Understanding magnetostatics isn't just for academic exploration; it's integral in designing electromagnetic devices, like electric motors and generators, which operate on the principles of steady magnetic fields.

In the study of magnetic fields, the dipole approximation is a simplifying assumption that allows for an easier computation of fields around magnetic sources. The approximation considers the magnetic source as a magnetic dipole with a north and a south pole, analogous to the positive and negative charges in electric fields.

This approximation is valid when the distance from the magnetic source is relatively large compared to the size of the source itself. Consequently, the complex distribution of the magnetic material is reduced to a simple model, characterized solely by its magnetic moment.

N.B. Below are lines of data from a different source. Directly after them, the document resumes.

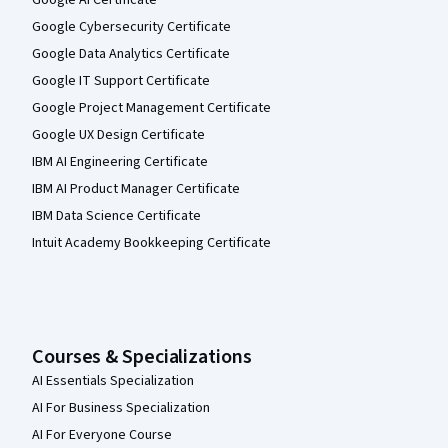
Google Cybersecurity Certificate
Google Data Analytics Certificate
Google IT Support Certificate
Google Project Management Certificate
Google UX Design Certificate
IBM AI Engineering Certificate
IBM AI Product Manager Certificate
IBM Data Science Certificate
Intuit Academy Bookkeeping Certificate
Courses & Specializations
AI Essentials Specialization
AI For Business Specialization
AI For Everyone Course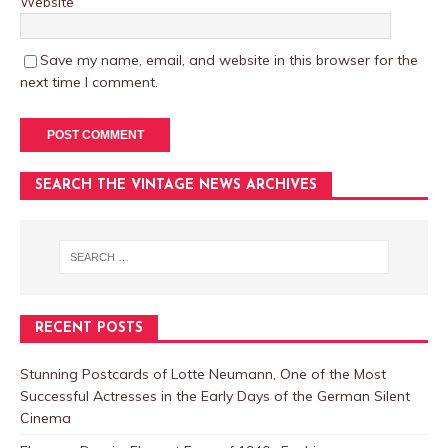
Website
Save my name, email, and website in this browser for the
next time I comment.
SEARCH THE VINTAGE NEWS ARCHIVES
RECENT POSTS
Stunning Postcards of Lotte Neumann, One of the Most
Successful Actresses in the Early Days of the German Silent
Cinema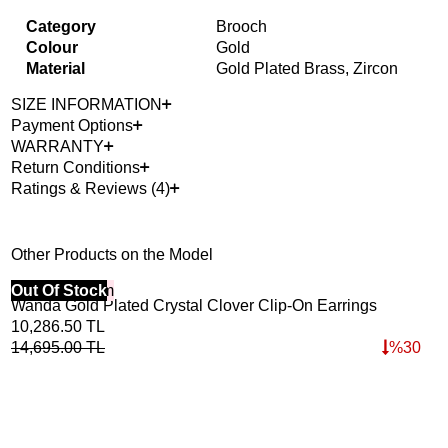
Category
Brooch
Colour
Gold
Material
Gold Plated Brass, Zircon
SIZE INFORMATION
Payment Options
WARRANTY
Return Conditions
Ratings & Reviews (4)
Other Products on the Model
40% Off 3 Item
Out Of Stock
Wanda Gold Plated Crystal Clover Clip-On Earrings
10,286.50
TL
14,695.00
TL
%
30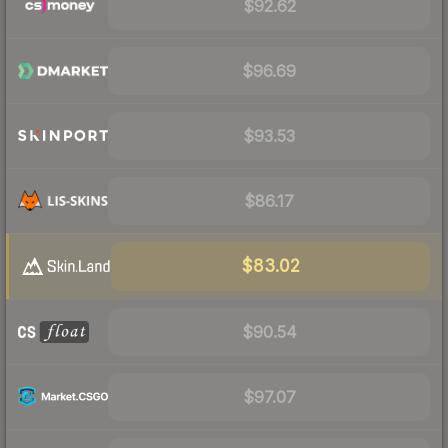
$92.62
$96.69
$93.53
$86.17
$83.02
$90.54
$97.07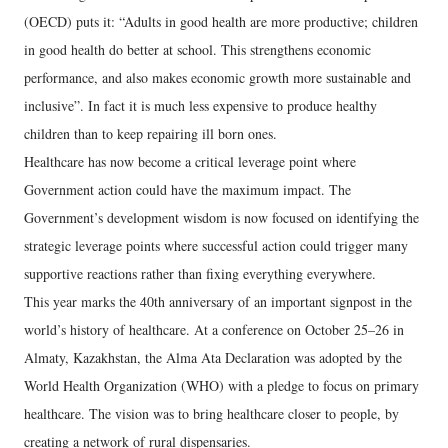
(OECD) puts it: “Adults in good health are more productive; children
in good health do better at school. This strengthens economic
performance, and also makes economic growth more sustainable and
inclusive”. In fact it is much less expensive to produce healthy
children than to keep repairing ill born ones.
Healthcare has now become a critical leverage point where
Government action could have the maximum impact. The
Government’s development wisdom is now focused on identifying the
strategic leverage points where successful action could trigger many
supportive reactions rather than fixing everything everywhere.
This year marks the 40th anniversary of an important signpost in the
world’s history of healthcare. At a conference on October 25–26 in
Almaty, Kazakhstan, the Alma Ata Declaration was adopted by the
World Health Organization (WHO) with a pledge to focus on primary
healthcare. The vision was to bring healthcare closer to people, by
creating a network of rural dispensaries.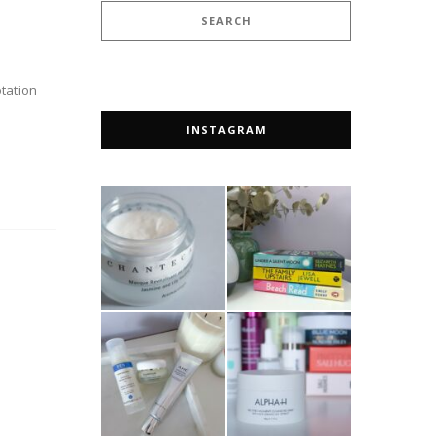
otation
INSTAGRAM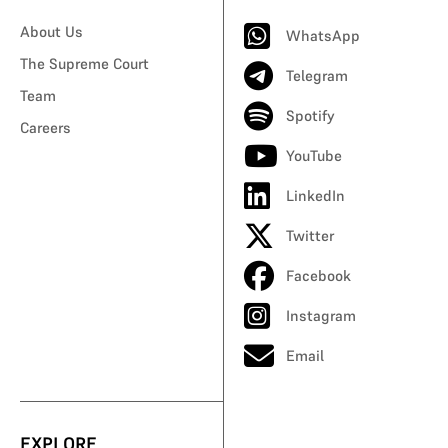
About Us
WhatsApp
The Supreme Court
Telegram
Team
Spotify
Careers
YouTube
LinkedIn
Twitter
Facebook
Instagram
Email
EXPLORE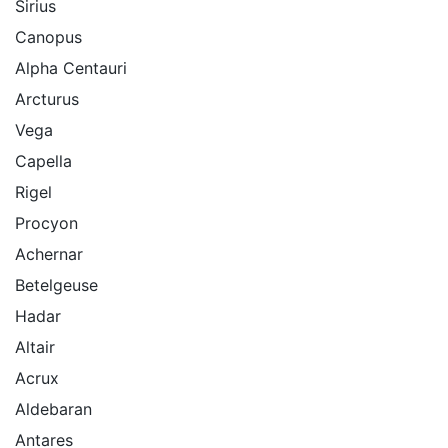
Sirius
Canopus
Alpha Centauri
Arcturus
Vega
Capella
Rigel
Procyon
Achernar
Betelgeuse
Hadar
Altair
Acrux
Aldebaran
Antares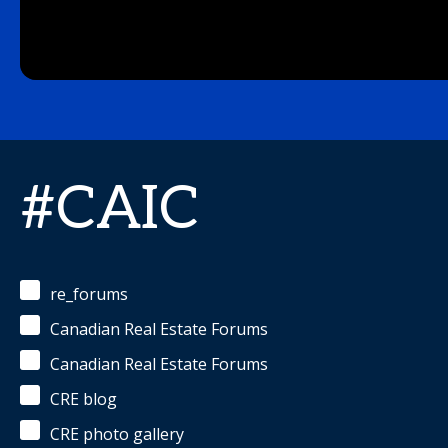
#CAIC
re_forums
Canadian Real Estate Forums
Canadian Real Estate Forums
CRE blog
CRE photo gallery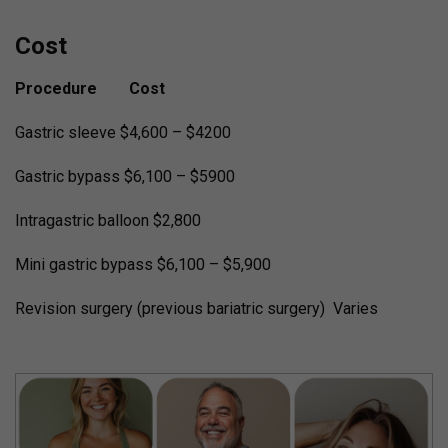
Cost
Procedure Cost
Gastric sleeve $4,600 – $4200
Gastric bypass $6,100 – $5900
Intragastric balloon $2,800
Mini gastric bypass $6,100 – $5,900
Revision surgery (previous bariatric surgery) Varies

When applying the dipole approximation to our problem of a magnetized sphere, the sphere behaves like a bar magnet with a north and south pole at opposite ends of a diameter. This treatment is exceptionally useful because it reduces a potentially complicated three-dimensional magnetized volume to a point dipole located at the center for calculations outside the sphere (\(r > a\)).

Inside the sphere (\(r < a\)), the dipole approximation still holds, but with a different interpretation. The magnetic field at any point inside is due to the magnetization of the volume of the sphere enclosed by the radius \(r\). No need to consider the rest of the sphere material outside this radius because, as per the magnetic Gauss’s Law, the contribution cancels out.

By mastering the dipole approximation, students can tackle a wide variety of magnetic field problems with greater ease, a testament to the power of mathematical simplifications in physics.